Projet loi santé : décryptage – 18 mars 2015

Le projet de loi relatif à la santé prévoit dans son article 31 deux mesures qui concernent directement la profession des sages-femmes, dont la pratique de l’IVG qui remet en cause l’essence même de la profession.

1- L’élargissement de nos compétences en matière de vaccination.

Il constitue une avancée positive dont nous pouvons nous réjouir parce qu’elle complète tout à fait les responsabilités que nous avons déjà en matière de prévention des pathologies de la mère et de l’enfant.
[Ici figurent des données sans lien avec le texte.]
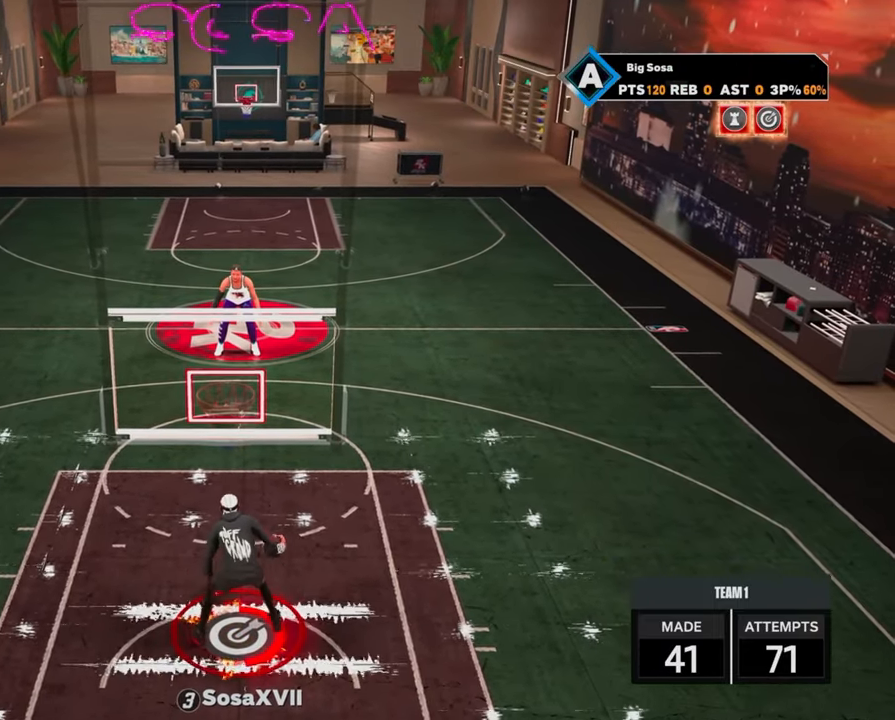
{"buttons": ["R2"], "left_stick": "up-right", "right_stick": "center", "events": [[83, "right_stick", "right"], [133, "right_stick", "center"], [317, "R2", "down"], [317, "left_stick", "up-right"]]}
2- La pratique de l’IVG médicamenteuse

Le coeur du métier de sage-femme est d’aider les femmes en assurant la préparation, l’accompagnement et le suivi des naissances. Les sages-femmes n’ont pas à se voir imposer un acte qui n’entre pas dans la nature de leur mission et qui mettrait en péril la confiance des femmes. Avec 820 000 naissances en 2014, les sages-femmes de France souffrent déjà d’une profonde surcharge de travail. Comment imaginer que l’on puisse se décharger sur elles d’une tâche qui ne relève pas de l’essence de la profession ?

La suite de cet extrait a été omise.